Undeniably though, we will use the tiny clothes and the pad for the cradle and many of the other items on our list of 43 things for which we registered at (gasp) Babies 'R Us. But when I clutched a pair of miniature Chuck Taylor All Star sneakers, it was out of that false consciousness of consumer rapture against which I try to maintain a certain guardedness.

Around the age of 22 I decided books and films were the only material things I'd allow myself to indulge in buying regularly and with little restriction. And I have. This self-imposed rule has worked for me, and it has restricted my forays into spastic bourgieness. When I impulse buy, it's almost never anything but books or DVDs now, and I suffer little to no buyer's remorse.

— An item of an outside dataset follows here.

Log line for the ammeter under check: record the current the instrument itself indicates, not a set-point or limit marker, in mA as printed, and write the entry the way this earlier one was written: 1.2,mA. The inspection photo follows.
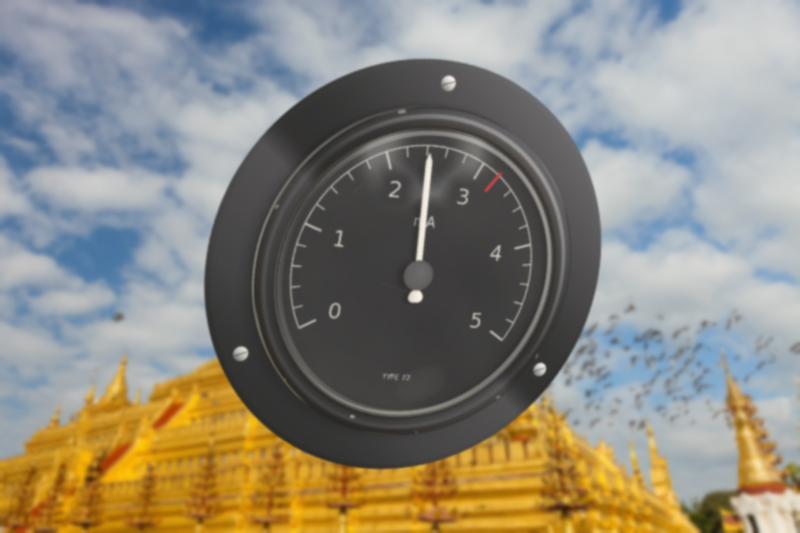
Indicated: 2.4,mA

But now I sense the rules are changing. The kid will want things. Worse, I will want to buy things for the kid.

A professor friend of mine, who teaches the Bible as literature and was herself once a nun, told me she could not lead a spiritual life (meaning, for her, an ascetic life) because she knew she took too much pleasure in material things to ever give them up. She lives in a big, beautiful house with marble everywhere. I don't know her kid, but he doesn't seem fucked in the head.

Still, I think it's necessary to regard temporal things with a certain contempt in order to have good character. And yet there I was, in a hideous crackerbox store in a hideous suburb, firing away with a scanning gun at bar-coded merchandise with the expectation that friends and relatives might spend their hard-won money buying some of it for us. And what does a baby need sneakers for, anyway?

My god though, those mini-Chucks are so cute. I gotta have them.